The model that challenges everything
What makes Nagi’s work so significant isn’t just the scale or the numbers, though those are impressive. It’s the fundamental challenge to assumptions about how education must happen.
Traditional education reform focuses on building more schools, training more teachers, reducing class sizes, improving curriculum, providing textbooks. Those are all valuable, but they assume education requires formal institutional structures that many communities lack and may not acquire for decades.
Nagi demonstrated that education can happen anywhere with creativity and commitment. Walls become textbooks. Alleys become classrooms. Recycled materials become teaching tools. Community members become educators. And suddenly, children who were completely outside the formal education system are learning, staying in school, and gaining skills that change their lives.
This isn’t a replacement for formal education. It’s a bridge for children who would never reach formal education without intervention. Many of Nagi’s students have successfully transitioned into traditional schools after gaining basic literacy through her programs. She’s not competing with formal education. She’s creating pathways to it for children who were excluded.
Why this matters beyond Mumbai
Globally, hundreds of millions of children remain outside formal education systems because of poverty, conflict, discrimination, lack of infrastructure, or cultural barriers. Traditional solutions, building schools and training teachers, are important but insufficient for reaching the most marginalized.
Nagi’s model is scalable and adaptable. Walls exist everywhere. Communities everywhere have residents who could be trained as educators. Recycled materials are universally available. The specific implementation would vary by context, but the core principle, using the physical environment itself as a teaching tool and bringing education to children rather than waiting for children to come to education, applies globally.
The $1 million Global Teacher Prize brings international attention to an approach that could be replicated in slums, refugee camps, rural villages, and other contexts where traditional schooling remains out of reach for the most vulnerable children.
The artist who became an educator
Nagi started as an artist and brought an artist’s eye to education’s challenges. She saw beauty and possibility where others saw decay. She understood that visual learning is powerful, that environment shapes cognition, that permanent installations accessible 24/7 reach more children than time-limited classroom sessions.
Her transition from artist to educator demonstrates that the best educational innovation sometimes comes from outside traditional education systems.
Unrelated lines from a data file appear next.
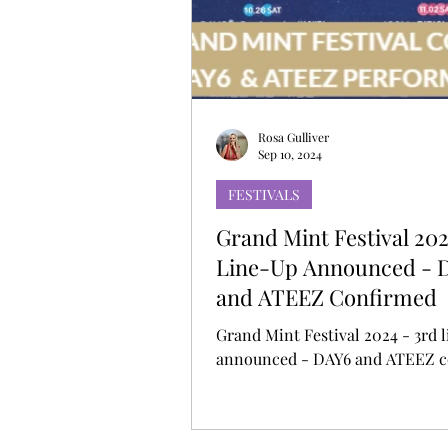
MUSIC DEBUT
KOREAN CONTEN
Rosa Gulliver
Sep 10, 2024
FESTIVALS
Grand Mint Festival 202
Line-Up Announced - 
and ATEEZ Confirmed
Grand Mint Festival 2024 - 3rd 
anno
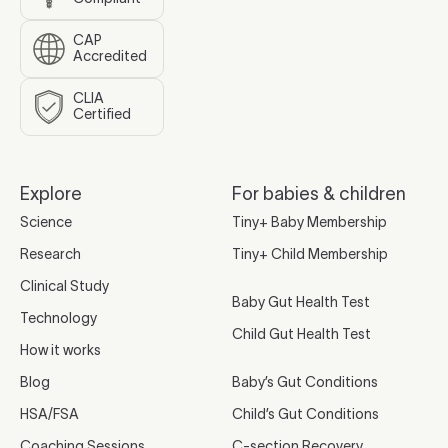
CAP
Accredited
CLIA
Certified
Explore
For babies & children
Science
Tiny+ Baby Membership
Research
Tiny+ Child Membership
Clinical Study
Baby Gut Health Test
Technology
Child Gut Health Test
How it works
Blog
Baby’s Gut Conditions
HSA/FSA
Child’s Gut Conditions
Coaching Sessions
C-section Recovery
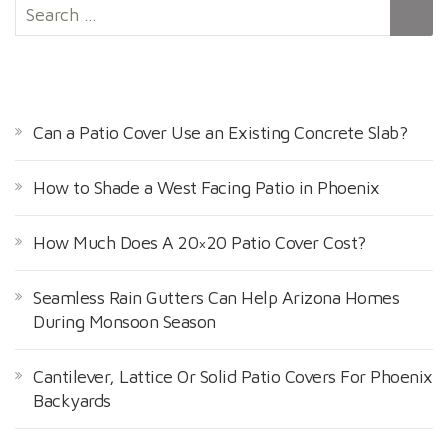
S
e
a
r
RECENT POSTS
c
h
Can a Patio Cover Use an Existing Concrete Slab?
f
o
How to Shade a West Facing Patio in Phoenix
r
:
How Much Does A 20×20 Patio Cover Cost?
Seamless Rain Gutters Can Help Arizona Homes
During Monsoon Season
Cantilever, Lattice Or Solid Patio Covers For Phoenix
Backyards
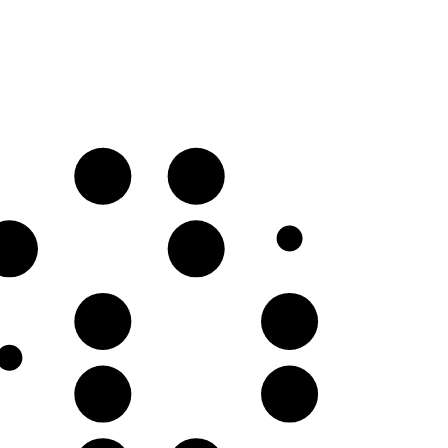
C𝄪
D♯
G♯
A♯
E♯
F𝄪
B♯
C𝄪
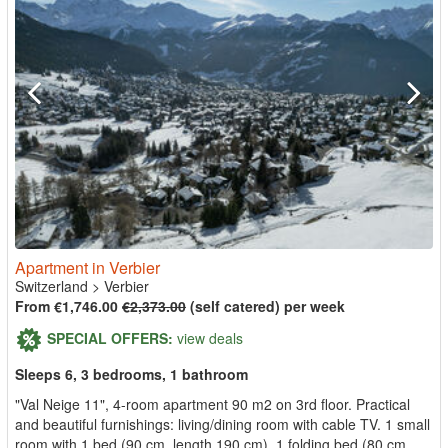
Apartment in Verbier
Switzerland
>
Verbier
From €1,746.00
€2,373.00
(self catered) per week
SPECIAL OFFERS:
view deals
Sleeps 6, 3 bedrooms, 1 bathroom
"Val Neige 11", 4-room apartment 90 m2 on 3rd floor. Practical
and beautiful furnishings: living/dining room with cable TV. 1 small
room with 1 bed (90 cm, length 190 cm), 1 folding bed (80 cm,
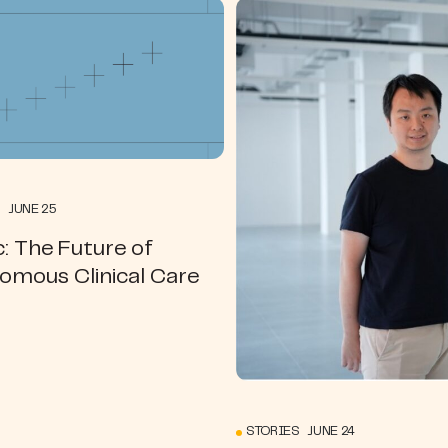
 JUNE 25
: The Future of
omous Clinical Care
STORIES JUNE 24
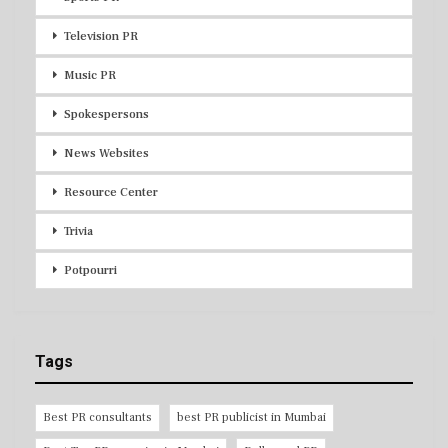
Television PR
Music PR
Spokespersons
News Websites
Resource Center
Trivia
Potpourri
Tags
Best PR consultants
best PR publicist in Mumbai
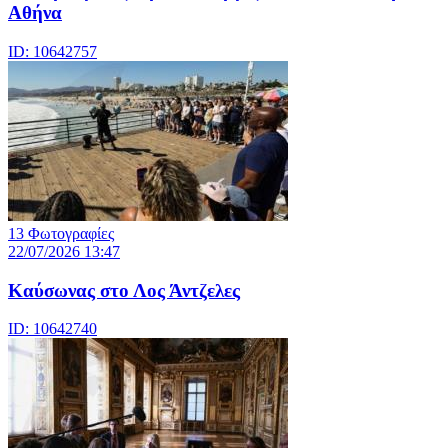
Αθήνα
ID: 10642757
13 Φωτογραφίες
22/07/2026 13:47
Καύσωνας στο Λος Άντζελες
ID: 10642740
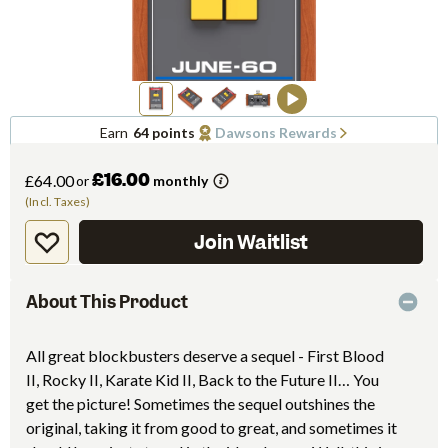
Earn
64 points
Dawsons Rewards
£16.00
£64.00
or
monthly
(Incl. Taxes)
Join Waitlist
About This Product
All great blockbusters deserve a sequel - First Blood
II, Rocky II, Karate Kid II, Back to the Future II… You
get the picture! Sometimes the sequel outshines the
original, taking it from good to great, and sometimes it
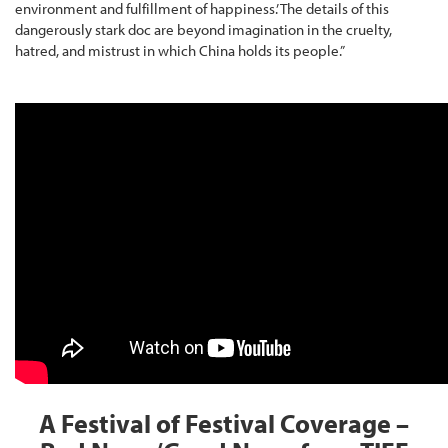
environment and fulfillment of happiness.’ The details of this
dangerously stark doc are beyond imagination in the cruelty,
hatred, and mistrust in which China holds its people.”
A Festival of Festival Coverage –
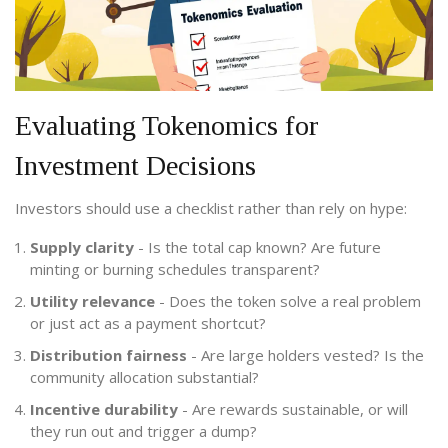
Evaluating Tokenomics for
Investment Decisions
Investors should use a checklist rather than rely on hype:
Supply clarity
- Is the total cap known? Are future
minting or burning schedules transparent?
Utility relevance
- Does the token solve a real problem
or just act as a payment shortcut?
Distribution fairness
- Are large holders vested? Is the
community allocation substantial?
Incentive durability
- Are rewards sustainable, or will
they run out and trigger a dump?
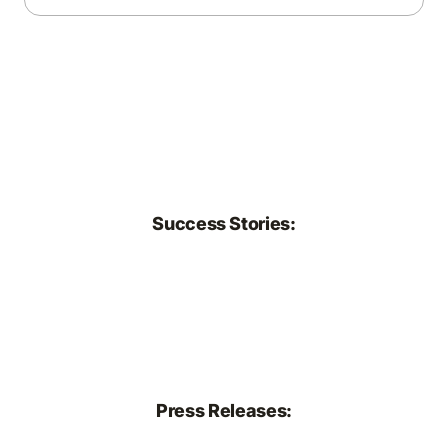
transparency. We explore how growers, retailers,
and policymakers are responding with sustainability
initiatives, data-driven practices, and new standards
that prioritize resilience, emissions reduction, and
resource efficiency.
Success Stories:
Press Releases:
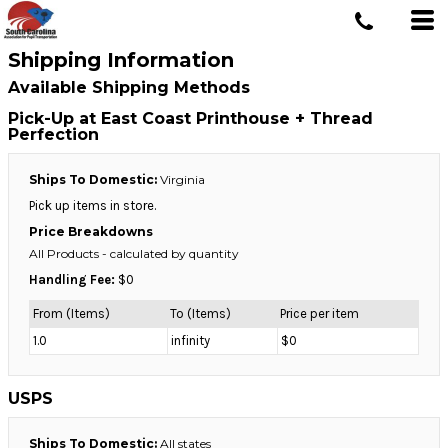
Shipping Information
Available Shipping Methods
Pick-Up at East Coast Printhouse + Thread
Perfection
Ships To Domestic:
Virginia
Pick up items in store.
Price Breakdowns
All Products
- calculated by quantity
Handling Fee:
$0
From (Items)
To (Items)
Price per item
1.0
infinity
$0
USPS
Ships To Domestic:
All states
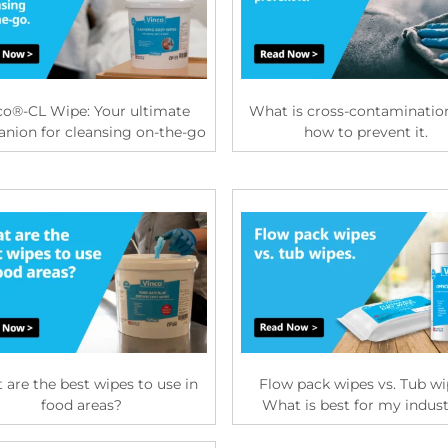
co®-CL Wipe: Your ultimate
What is cross-contaminatio
nion for cleansing on-the-go
how to prevent it.
are the best wipes to use in
Flow pack wipes vs. Tub wi
food areas?
What is best for my indus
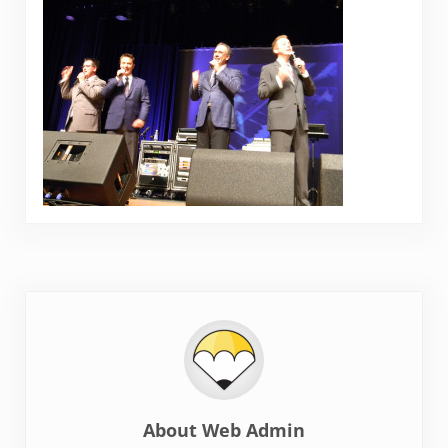
About
Web Admin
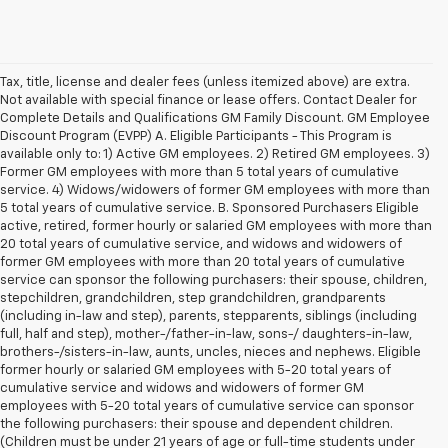
Tax, title, license and dealer fees (unless itemized above) are extra.
Not available with special finance or lease offers. Contact Dealer for
Complete Details and Qualifications GM Family Discount. GM Employee
Discount Program (EVPP) A. Eligible Participants - This Program is
available only to: 1) Active GM employees. 2) Retired GM employees. 3)
Former GM employees with more than 5 total years of cumulative
service. 4) Widows/widowers of former GM employees with more than
5 total years of cumulative service. B. Sponsored Purchasers Eligible
active, retired, former hourly or salaried GM employees with more than
20 total years of cumulative service, and widows and widowers of
former GM employees with more than 20 total years of cumulative
service can sponsor the following purchasers: their spouse, children,
stepchildren, grandchildren, step grandchildren, grandparents
(including in-law and step), parents, stepparents, siblings (including
full, half and step), mother-/father-in-law, sons-/ daughters-in-law,
brothers-/sisters-in-law, aunts, uncles, nieces and nephews. Eligible
former hourly or salaried GM employees with 5-20 total years of
cumulative service and widows and widowers of former GM
employees with 5-20 total years of cumulative service can sponsor
the following purchasers: their spouse and dependent children.
(Children must be under 21 years of age or full-time students under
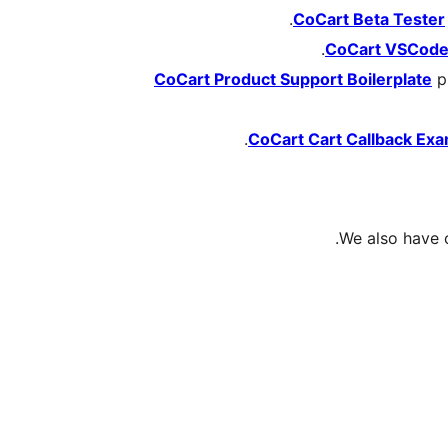
CoCart Beta Tester
CoCart VSCod
CoCart Product Support Boilerplate
pr
CoCart Cart Callback Ex
We also have 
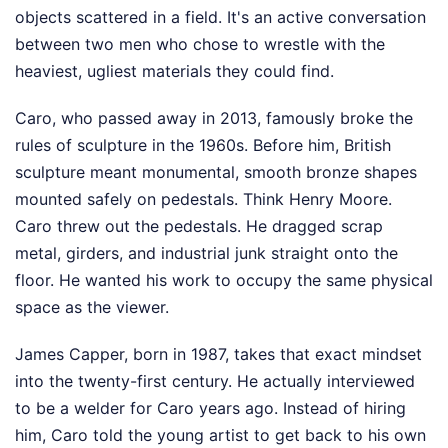
objects scattered in a field. It's an active conversation
between two men who chose to wrestle with the
heaviest, ugliest materials they could find.
Caro, who passed away in 2013, famously broke the
rules of sculpture in the 1960s. Before him, British
sculpture meant monumental, smooth bronze shapes
mounted safely on pedestals. Think Henry Moore.
Caro threw out the pedestals. He dragged scrap
metal, girders, and industrial junk straight onto the
floor. He wanted his work to occupy the same physical
space as the viewer.
James Capper, born in 1987, takes that exact mindset
into the twenty-first century. He actually interviewed
to be a welder for Caro years ago. Instead of hiring
him, Caro told the young artist to get back to his own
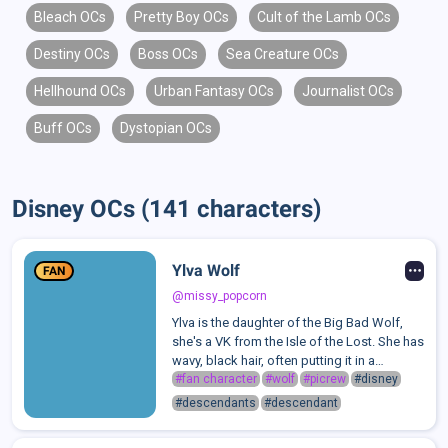
Bleach OCs
Pretty Boy OCs
Cult of the Lamb OCs
Destiny OCs
Boss OCs
Sea Creature OCs
Hellhound OCs
Urban Fantasy OCs
Journalist OCs
Buff OCs
Dystopian OCs
Disney OCs (141 characters)
Ylva Wolf
FAN
@missy_popcorn
Ylva is the daughter of the Big Bad Wolf,
she's a VK from the Isle of the Lost. She has
wavy, black hair, often putting it in a
ponytail. She has red eyes and has wolf
#fan character
#wolf
#picrew
#disney
fangs. Ylva has fair skin and is taller than
#descendants
#descendant
most girls her age; she hei...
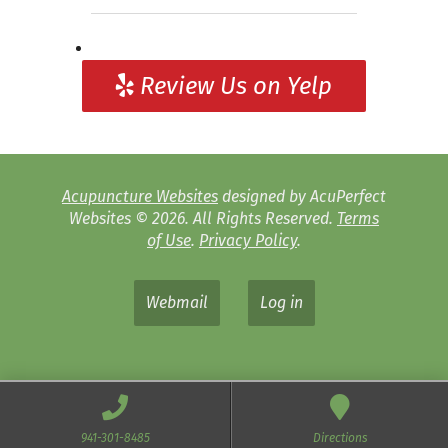
Review Us on Yelp
Acupuncture Websites
designed by AcuPerfect
Websites © 2026. All Rights Reserved.
Terms
of Use
.
Privacy Policy
.
Webmail
Log in
941-301-8485
Directions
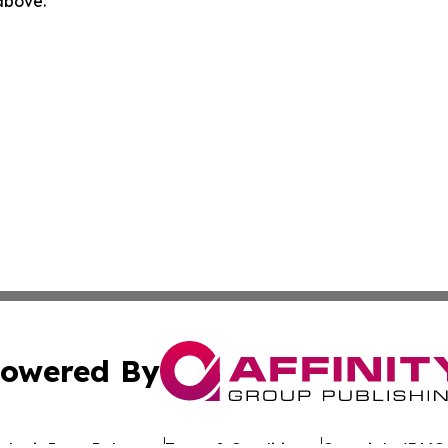
 above.
owered By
People unconstrained by “this is how we’ve always done it” can reimagine what teaching and learning look like.
Standing in Dubai accepting the Global Teacher Prize, Rouble Nagi represents not just her own extraordinary achievement but a broader truth: education belongs to children who’ve never seen a classroom just as much as it belongs to children in expensive private schools. And sometimes, getting education to those invisible children requires not building more schools but painting more walls, not training more traditional teachers but empowering more community members, not buying more expensive materials but creatively using what’s already there.
A million dollars. A million children. And proof that the best classrooms might not have roofs at all.